When To Use Biweekly Pay
Businesses with mostly hourly workers definitely benefit from using biweekly pay, which pays on the same day of the week every other week. The schedules of hourly workers vary from week to week, especially if they have overtime, and biweekly pay aligns well with this week-by-week format.
How Biweekly Pay Works
Biweekly pay gives workers their paycheck on the same day of a pay week, which is usually every Friday. For instance, if you paid workers last Friday, they wouldn’t get a paycheck this Friday but would receive one next Friday. If payday falls on a bank holiday, some companies pay the business day before or the business day after the holiday.
Using this schedule, companies have 26 pay periods per year, adding two more than a bimonthly schedule.
Benefits of Biweekly Pay
On a biweekly pay schedule, some months include an extra payday, giving workers three paychecks instead of two. This can be beneficial for workers who typically live paycheck to paycheck. Employees might also prefer biweekly pay for budgeting purposes, as it provides a specific day for them to expect their pay and manage bills around that income.
For HR, biweekly pay makes calculating hourly workers’ overtime easier compared to bimonthly pay, which doesn’t align smoothly with the typical workweek.
Challenges with Biweekly Pay
The reason employees tend to like biweekly pay is the same reason HR may not love it: the rare three-paycheck month.
Adding an extra paycheck to the month can complicate things in terms of payroll budgeting, but fortunately, they only happen a couple of times per year. Companies should budget for these months ahead of time to account for the extra cash needed for payroll.
If using biweekly pay, be sure to look for a payroll service that charges per month rather than per pay period, or you’ll wind up paying for two extra pay periods per year than with bimonthly pay.
Special Considerations with Biweekly Payroll
If using biweekly pay, be sure to look for a payroll service that charges per month rather than per pay period, or you’ll wind up paying for two extra pay periods per year than with bimonthly pay.
Alternate Definitions of Bimonthly and Biweekly
If you’ve seen the terms bimonthly and biweekly mentioned in emails, on websites, or on podcasts, you might see or hear them referred to differently than I’m referring to them here.
Technically, they can have different meanings. Instead of bimonthly meaning twice per month, it can also mean every other month. Similarly, biweekly can mean twice a week rather than every other week.

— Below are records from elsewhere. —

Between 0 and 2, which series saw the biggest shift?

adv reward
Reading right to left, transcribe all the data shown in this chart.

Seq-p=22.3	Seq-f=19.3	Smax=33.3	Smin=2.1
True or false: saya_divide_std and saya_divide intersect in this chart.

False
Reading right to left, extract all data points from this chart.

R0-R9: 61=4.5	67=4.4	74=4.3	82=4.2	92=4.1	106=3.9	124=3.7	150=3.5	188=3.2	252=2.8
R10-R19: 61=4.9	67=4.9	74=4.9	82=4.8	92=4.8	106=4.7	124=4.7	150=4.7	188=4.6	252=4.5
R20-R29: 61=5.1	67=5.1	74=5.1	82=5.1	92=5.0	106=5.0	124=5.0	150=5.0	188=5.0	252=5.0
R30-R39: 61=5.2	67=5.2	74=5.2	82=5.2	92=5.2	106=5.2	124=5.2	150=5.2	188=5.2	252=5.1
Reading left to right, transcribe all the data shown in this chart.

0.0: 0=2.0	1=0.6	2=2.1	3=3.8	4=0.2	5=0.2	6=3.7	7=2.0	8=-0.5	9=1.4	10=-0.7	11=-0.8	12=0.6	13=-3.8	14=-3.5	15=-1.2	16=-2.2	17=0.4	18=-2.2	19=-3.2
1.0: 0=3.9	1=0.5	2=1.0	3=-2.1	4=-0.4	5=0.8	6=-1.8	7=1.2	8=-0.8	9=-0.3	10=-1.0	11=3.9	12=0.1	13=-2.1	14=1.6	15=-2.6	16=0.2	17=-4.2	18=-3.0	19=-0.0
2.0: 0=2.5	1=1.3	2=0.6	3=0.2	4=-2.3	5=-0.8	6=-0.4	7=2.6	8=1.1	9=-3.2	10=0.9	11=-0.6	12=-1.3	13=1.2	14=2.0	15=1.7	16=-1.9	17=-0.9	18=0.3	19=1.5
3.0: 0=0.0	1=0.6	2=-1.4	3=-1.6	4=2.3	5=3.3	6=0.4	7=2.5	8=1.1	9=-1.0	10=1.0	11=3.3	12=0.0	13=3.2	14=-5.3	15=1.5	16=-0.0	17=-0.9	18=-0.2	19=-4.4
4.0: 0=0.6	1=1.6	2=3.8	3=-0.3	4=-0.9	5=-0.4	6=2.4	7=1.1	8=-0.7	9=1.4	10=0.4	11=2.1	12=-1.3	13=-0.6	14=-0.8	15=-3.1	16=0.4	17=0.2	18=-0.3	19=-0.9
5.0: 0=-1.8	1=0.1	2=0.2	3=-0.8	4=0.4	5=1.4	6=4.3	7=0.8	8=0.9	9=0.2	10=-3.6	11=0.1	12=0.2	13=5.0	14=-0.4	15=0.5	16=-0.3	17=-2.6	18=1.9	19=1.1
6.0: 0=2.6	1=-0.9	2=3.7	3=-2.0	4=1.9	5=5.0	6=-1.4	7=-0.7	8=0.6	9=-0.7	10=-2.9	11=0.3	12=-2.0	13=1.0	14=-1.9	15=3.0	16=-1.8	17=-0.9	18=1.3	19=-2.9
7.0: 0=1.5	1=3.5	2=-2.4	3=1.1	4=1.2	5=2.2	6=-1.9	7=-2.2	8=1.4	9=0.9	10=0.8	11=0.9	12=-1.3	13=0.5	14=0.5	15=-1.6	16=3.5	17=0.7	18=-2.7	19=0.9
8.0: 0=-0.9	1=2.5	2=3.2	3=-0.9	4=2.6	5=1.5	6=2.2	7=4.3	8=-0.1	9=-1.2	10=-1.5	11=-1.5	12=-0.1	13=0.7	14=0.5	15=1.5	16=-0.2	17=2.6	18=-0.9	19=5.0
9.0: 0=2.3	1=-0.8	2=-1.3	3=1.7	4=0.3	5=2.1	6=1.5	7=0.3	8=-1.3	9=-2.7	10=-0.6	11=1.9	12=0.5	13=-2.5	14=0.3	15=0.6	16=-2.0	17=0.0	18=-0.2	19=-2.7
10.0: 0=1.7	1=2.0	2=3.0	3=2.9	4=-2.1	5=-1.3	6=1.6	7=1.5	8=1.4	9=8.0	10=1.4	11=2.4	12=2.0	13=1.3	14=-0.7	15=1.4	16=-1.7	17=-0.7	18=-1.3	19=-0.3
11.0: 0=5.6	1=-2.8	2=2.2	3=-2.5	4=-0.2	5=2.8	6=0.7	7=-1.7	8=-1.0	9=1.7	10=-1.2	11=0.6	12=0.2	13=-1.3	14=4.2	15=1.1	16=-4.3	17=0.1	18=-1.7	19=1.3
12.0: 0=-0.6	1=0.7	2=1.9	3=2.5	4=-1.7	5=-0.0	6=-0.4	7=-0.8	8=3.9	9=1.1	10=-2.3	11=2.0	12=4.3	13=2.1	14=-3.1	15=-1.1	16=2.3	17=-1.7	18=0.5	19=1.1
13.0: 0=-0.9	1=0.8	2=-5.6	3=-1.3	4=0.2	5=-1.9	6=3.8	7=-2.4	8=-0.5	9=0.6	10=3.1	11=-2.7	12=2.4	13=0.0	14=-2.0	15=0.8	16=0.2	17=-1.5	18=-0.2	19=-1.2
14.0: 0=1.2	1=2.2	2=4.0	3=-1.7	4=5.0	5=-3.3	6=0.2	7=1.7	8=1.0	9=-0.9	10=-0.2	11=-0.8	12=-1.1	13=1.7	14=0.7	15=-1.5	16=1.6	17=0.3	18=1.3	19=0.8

Neither one is wrong. They’re even used this way in other circumstances like a magazine getting published bimonthly or an email newsletter getting sent biweekly.
But this isn’t how people in HR typically talk about these payroll frequencies. In HR terms, bimonthly is twice-per-month pay, while biweekly is every-other-week pay.
Other Pay Schedules Besides Bimonthly and Biweekly
Determining pay schedules is as important to a company’s finances as figuring a payroll budget and designing a compensation package.
Bimonthly and biweekly pay aren’t the only two pay frequencies to consider. There’s also weekly, which has the same payday every week, and monthly, which pays on the same date each month.
Weekly pay can become complex for HR, as it requires more frequent payroll processing. On the other hand, monthly pay requires less frequent payroll processing but risks overloading HR at the end of the month.
Depending on your business model and financial periods, these pay frequencies could work better for your company. However, there’s a reason most businesses use biweekly or bimonthly pay, and it’s because they typically offer the most straightforward payroll processing for HR and payments for workers.
Whatever pay schedule you choose, consider using payroll services to help you manage it. They keep your payroll compliant, organized, and automated, allowing HR to spend less time micromanaging payroll.